A tough, hard-edged devotee of the secular might answer that the west freed the physical side of yoga from being trapped beneath a pile of unprovable mysticism. I'll settle for this: my deracinated yoga with its dainty trace elements of Hinduism has made my life a great deal better, and I believe this actual good is more important than theoretical harm. That's the case even if I'm the one who benefits from the actual good, and even if the people complaining include not just agitators in peasant skirts but actual Hindus who care about their faith.

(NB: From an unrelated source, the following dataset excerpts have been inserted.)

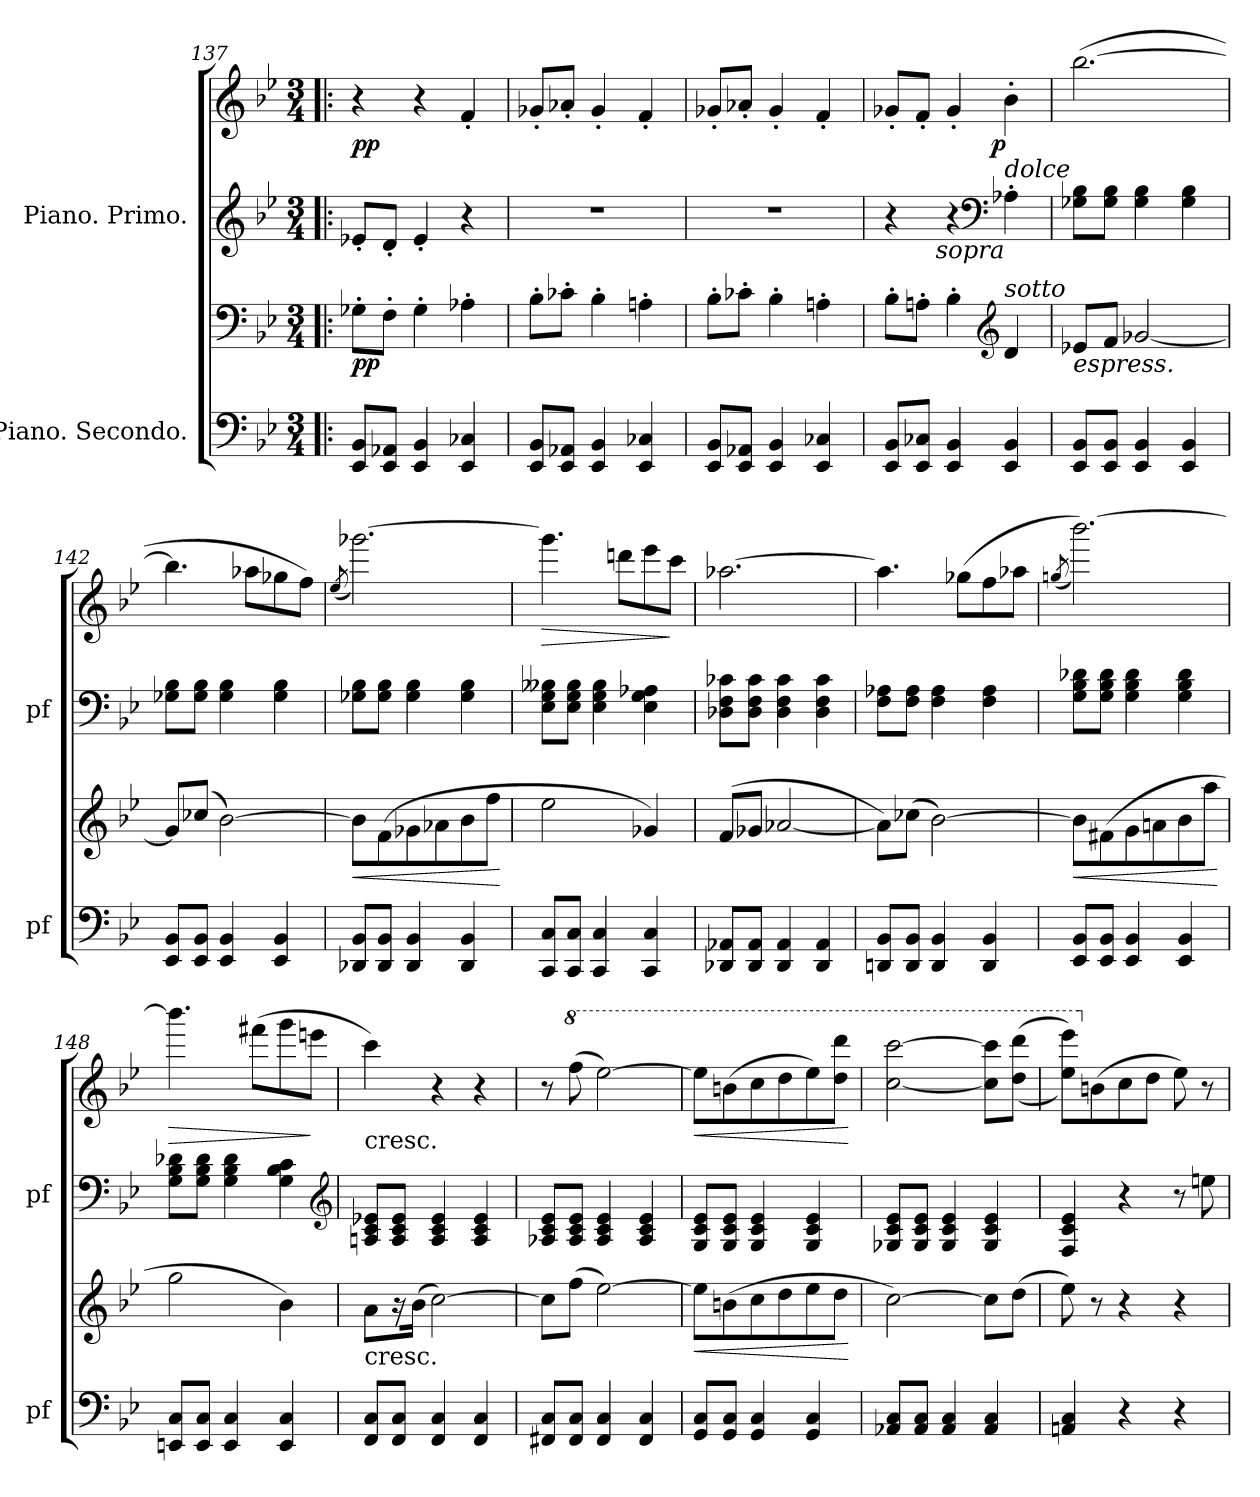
**kern	**kern	**dynam	**kern	**kern	**dynam
*part4	*part3	*part3	*part2	*part1	*part1
*staff4	*staff3	*staff3	*staff2	*staff1	*staff1
*I"Piano. Secondo.	*	*	*I"Piano. Primo.	*	*
*I'pf	*	*	*I'pf	*	*
*clefF4	*clefF4	*	*clefG2	*clefG2	*
*k[b-e-]	*k[b-e-]	*	*k[b-e-]	*k[b-e-]	*
*M3/4	*M3/4	*	*M3/4	*M3/4	*
=137!|:	=137!|:	=137!|:	=137!|:	=137!|:	=137!|:
8EE-/ 8BB-/L	8G-X'\L	pp	8e-X'/L	4r	pp
8EE-/ 8AA-X/J	8F'\J	.	8d'/J	.	.
4EE-/ 4BB-/	4G-'\	.	4e-'/	4r	.
4EE-/ 4C-X/	4A-X'\	.	4r	4f'/	.
=138	=138	=138	=138	=138	=138
8EE-/ 8BB-/L	8B-'\L	.	2.r	8g-X'/L	.
8EE-/ 8AA-X/J	8c-X'\J	.	.	8a-X'/J	.
4EE-/ 4BB-/	4B-'\	.	.	4g-'/	.
4EE-/ 4C-X/	4An'\	.	.	4f'/	.
=139	=139	=139	=139	=139	=139
8EE-/ 8BB-/L	8B-'\L	.	2.r	8g-X'/L	.
8EE-/ 8AA-X/J	8c-X'\J	.	.	8a-X'/J	.
4EE-/ 4BB-/	4B-'\	.	.	4g-'/	.
4EE-/ 4C-X/	4An'\	.	.	4f'/	.
=140	=140	=140	=140	=140	=140
8EE-/ 8BB-/L	8B-'\L	.	4r	8g-X'/L	.
8EE-/ 8C-X/J	8An'\J	.	.	8f'/J	.
4EE-/ 4BB-/	4B-'\	.	4r	4g-'/	.
*	*clefG2	*	*clefF4	*	*
!	!	!	!	!LO:TX:b:i:t=dolce	!
!	!	!	!LO:TX:b:i:rj:t=sopra	!	!
!	!LO:TX:a:i:t=sotto	!	!	!	!
!	!	!	!	!	!LO:DY:rj
4EE-/ 4BB-/	4d/	.	4A-X'\	4b-'\	p
=141	=141	=141	=141	=141	=141
!	!LO:TX:b:i:t=espress.	!	!	!	!
8EE-/ 8BB-/L	8e-X/L	.	8G-X\ 8B-\L	([2.bb-\	.
8EE-/ 8BB-/J	8f/J	.	8G-\ 8B-\J	.	.
4EE-/ 4BB-/	[2g-X/	.	4G-\ 4B-\	.	.
4EE-/ 4BB-/	.	.	4G-\ 4B-\	.	.
=142	=142	=142	=142	=142	=142
8EE-/ 8BB-/L	8g-/L]	.	8G-X\ 8B-\L	4.bb-\]	.
8EE-/ 8BB-/J	(8cc-X/J	.	8G-\ 8B-\J	.	.
4EE-/ 4BB-/	[2b-\)	.	4G-\ 4B-\	.	.
.	.	.	.	8aa-X\L	.
4EE-/ 4BB-/	.	.	4G-\ 4B-\	8gg-X\	.
.	.	.	.	8ff\J)	.
=143	=143	=143	=143	=143	=143
.	.	.	.	(<8qee-/	.
8DD-X/ 8BB-/L	8b-\L]	<	8G-X\ 8B-\L	[2.ggg-X\)	.
8DD-/ 8BB-/J	(8f\	.	8G-\ 8B-\J	.	.
4DD-/ 4BB-/	8g-X\	.	4G-\ 4B-\	.	.
.	8a-X\	.	.	.	.
4DD-/ 4BB-/	8b-\	.	4G-\ 4B-\	.	.
.	8ff\J	.	.	.	.
.	.	[	.	.	.
=144	=144	=144	=144	=144	=144
8CC/ 8C/L	2ee-\	.	8E-\ 8G\ 8B--X\L	4.ggg-\]	>
8CC/ 8C/J	.	.	8E-\ 8G\ 8B--\J	.	.
4CC/ 4C/	.	.	4E-\ 4G\ 4B--\	.	.
.	.	.	.	8dddn\L	.
4CC/ 4C/	4g-X/)	.	4E-\ 4G\ 4A-X\	8eee-\	.
.	.	.	.	8ccc\J	]
=145	=145	=145	=145	=145	=145
8DD-X/ 8AA-X/L	(8f/L	.	8D-X\ 8F\ 8c-X\L	[2.aa-X\	.
8DD-/ 8AA-/J	8g-X/J	.	8D-\ 8F\ 8c-\J	.	.
4DD-/ 4AA-/	[2a-X/	.	4D-\ 4F\ 4c-\	.	.
4DD-/ 4AA-/	.	.	4D-\ 4F\ 4c-\	.	.
=146	=146	=146	=146	=146	=146
8DDn/ 8BB-/L	8a-\L])	.	8F\ 8A-X\L	4.aa-\]	.
8DD/ 8BB-/J	(8cc-X\J	.	8F\ 8A-\J	.	.
4DD/ 4BB-/	[2b-\)	.	4F\ 4A-\	.	.
.	.	.	.	(8gg-X\L	.
4DD/ 4BB-/	.	.	4F\ 4A-\	8ff\	.
.	.	.	.	8aa-X\J	.
=147	=147	=147	=147	=147	=147
.	.	.	.	(<8qggn/	.
8EE-/ 8BB-/L	8b-\L]	<	8G\ 8B-\ 8d-X\L	[2.bbb-\))	.
8EE-/ 8BB-/J	(8f#X\	.	8G\ 8B-\ 8d-\J	.	.
4EE-/ 4BB-/	8g\	.	4G\ 4B-\ 4d-\	.	.
.	8an\	.	.	.	.
4EE-/ 4BB-/	8b-\	.	4G\ 4B-\ 4d-\	.	.
.	8aa\J	.	.	.	.
.	.	[	.	.	.
=148	=148	=148	=148	=148	=148
8EEn/ 8C/L	2gg\	.	8G\ 8B-\ 8d-X\L	4.bbb-\]	>
8EE/ 8C/J	.	.	8G\ 8B-\ 8d-\J	.	.
4EE/ 4C/	.	.	4G\ 4B-\ 4d-\	.	.
.	.	.	.	(8fff#X\L	.
4EE/ 4C/	4b-\)	.	4G\ 4B-\ 4c\	8ggg\	.
.	.	.	.	8eeen\J	]
*	*	*	*clefG2	*	*
=149	=149	=149	=149	=149	=149
!	!	!	!	!LO:TX:c:t=cresc.	!
!	!LO:TX:c:t=cresc.	!	!	!	!
8FF/ 8C/L	8a\L	.	8An/ 8c/ 8e-X/L	4ccc\)	.
8FF/ 8C/J	16r	.	8A/ 8c/ 8e-/J	.	.
.	(16b-\Jk	.	.	.	.
4FF/ 4C/	[2cc\)	.	4A/ 4c/ 4e-/	4r	.
4FF/ 4C/	.	.	4A/ 4c/ 4e-/	4r	.
=150	=150	=150	=150	=150	=150
8FF#X/ 8C/L	8cc\L]	.	8A-X/ 8c/ 8e-/L	8r	.
*	*	*	*	*8va	*
8FF#/ 8C/J	(8ff\J	.	8A-/ 8c/ 8e-/J	(8fff\	.
4FF#/ 4C/	[2ee-\)	.	4A-/ 4c/ 4e-/	[2eee-\)	.
4FF#/ 4C/	.	.	4A-/ 4c/ 4e-/	.	.
=151	=151	=151	=151	=151	=151
8GG/ 8C/L	8ee-\L]	<	8G/ 8c/ 8e-/L	8eee-\L]	<
8GG/ 8C/J	(8bn\	.	8G/ 8c/ 8e-/J	(8bbn\	.
4GG/ 4C/	8cc\	.	4G/ 4c/ 4e-/	8ccc\	.
.	8dd\	.	.	8ddd\	.
4GG/ 4C/	8ee-\	.	4G/ 4c/ 4e-/	8eee-\)	.
.	8dd\J	.	.	8ddd\ 8dddd\J	.
.	.	[	.	.	[
=152	=152	=152	=152	=152	=152
8AA-X/ 8C/L	[2cc\)	.	8G-X/ 8c/ 8e-/L	[2ccc\ [2cccc\	.
8AA-/ 8C/J	.	.	8G-/ 8c/ 8e-/J	.	.
4AA-/ 4C/	.	.	4G-/ 4c/ 4e-/	.	.
4AA-/ 4C/	8cc\L]	.	4G-/ 4c/ 4e-/	8ccc]\ 8cccc]\L	.
.	(8dd\J	.	.	(<(>8ddd\ 8dddd\J	.
=153	=153	=153	=153	=153	=153
4AAn/ 4C/	8ee-\)	.	4F/ 4c/ 4e-/	8eee-\ 8eeee-\L))	.
*	*	*	*	*X8va	*
.	8r	.	.	(8bn\	.
4r	4r	.	4r	8cc\	.
.	.	.	.	8dd\J	.
4r	4r	.	8r	8ee-\)	.
.	.	.	8een\	8r	.
=	=	=	=	=	=
*-	*-	*-	*-	*-	*-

There are Christians who get upset about today's de-Christed version of Christmas. Maybe some don't like it that non-believers can listen to Gospel. They can continue meditating on their God, and Hindus who don't like Lululemon can continue to commune with Brahman. It bothers them that I do what I do. It bothers me that they disapprove. Not everyone on earth is going to agree with you, especially not when it comes to things you really care about. God and Brahman don't let all their followers in on this secret, but I think the smart ones get it. As for s.e. smith, she can always learn about the shift key.